The on-line booklet takes students from the first steps — “You really should begin preparing for professional school as a freshman”— to numbers of specific course hours needed, to the lowdown on the preprofessional tests, to just what the schools are looking for.

ornate letter Simply put, says Roberts, the Emeritus Advisers Program delivers.

“This program makes it easier for students to apply to medical schools,” he says. “We help them with letters of reference and help them get their paperwork together. We keep them advised of deadlines they need to pay attention to and continually emphasize factors other than grades and performance on preprofessional tests.”

Those “factors” include experience in the health professions.

“Health professions want people who are interested in serving the community,” Roberts says, “so volunteerism is something students should take part in. These are things that add to students’ applications and enhance their chances to get in. The more times students hear about those things from Ms.
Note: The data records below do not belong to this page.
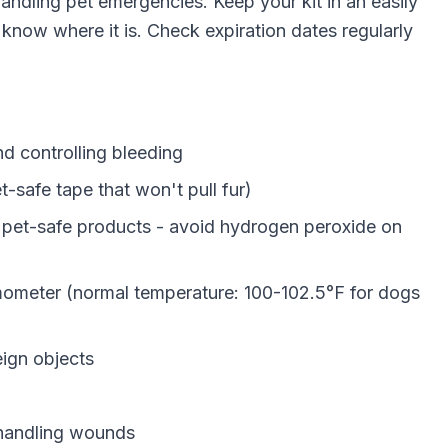
 handling pet emergencies. Keep your kit in an easily
know where it is. Check expiration dates regularly
 controlling bleeding
-safe tape that won't pull fur)
pet-safe products - avoid hydrogen peroxide on
mometer (normal temperature: 100-102.5°F for dogs
eign objects
handling wounds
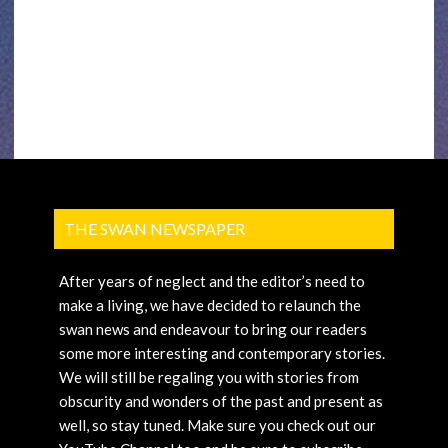
THE SWAN NEWSPAPER
After years of neglect and the editor’s need to
make a living, we have decided to relaunch the
swan news and endeavour to bring our readers
some more interesting and contemporary stories.
We will still be regaling you with stories from
obscurity and wonders of the past and present as
well, so stay tuned. Make sure you check out our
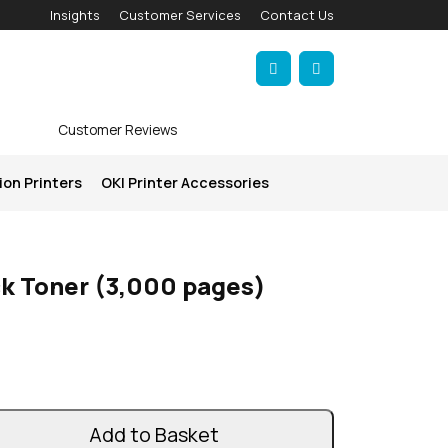
Insights
Customer Services
Contact Us
Account
Cart
Customer Reviews
ion Printers
OKI Printer Accessories
ck Toner (3,000 pages)
Add to Basket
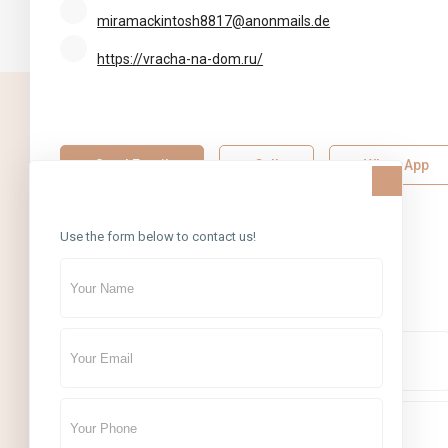
miramackintosh8817@anonmails.de
https://vracha-na-dom.ru/
SOCIAL LINKS:
Send Email
Call
WhatsApp
Contact Us
About Me
Use the form below to contact us!
Contact Me
CONTACT
Boutique7 Residence, Al Khareef Street 1, Bldg.5, Al Barsha Heig
Tecom,
+971 4 434 5555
Cochran, their advisers and us, the better we can emphasize what they need.”

But one key factor that is needed, he adds, is something the student must bring: “Students must be well-motivated to succeed.”

A well-motivated student would also recognize the value of the information available from the Emeritus Advisers Program. “More and more students are coming in sooner,” Armstrong says. “The word has gotten out so that the academic advisers are more aware of this resource.”

He sees a measure of the program’s success in the fact that “our students are getting there [to professional schools] and doing well.” Also, he notes that both the UNC and Duke University medical schools consider the N.C. State and Davidson premedical programs as among the best.

Roberts adds that the presence of N.C. State’s committee-review process is another asset to preprofessional students. “One important point is that some of the medical schools are hesitant to accept students that haven’t been part of a review process,” he says. “We [the committee members] give a pre-review to the student’s entire package — including grades, preprofessional test scores and volunteer experience in the health professions — and we pass our evaluation on to medical schools. It’s a valuable piece of information for the medical schools.”

Roberts’ knowledge of those proceedings is in turn valuable to the advisees he serves on the Emeritus Advisers team. “As advisers, we’re interested in students getting all those categories filled in so they not only look good to a review board but to the schools they apply to,” he says. Accomplishing those goals continues to be stimulating, Armstrong says. “What makes a good adviser is really to have the best interest of the students at heart and want to help them. My role as adviser is to give information, advice and support. A good adviser is someone who enjoys relating to students. They’re all so different, and I find that fascinating.”

And the students’ success is gratifying, too, Armstrong indicates, as he cites another telling statistic: “Seventy percent of our graduates get accepted at dental schools,” he says, “because they’re well-prepared for what’s coming up.”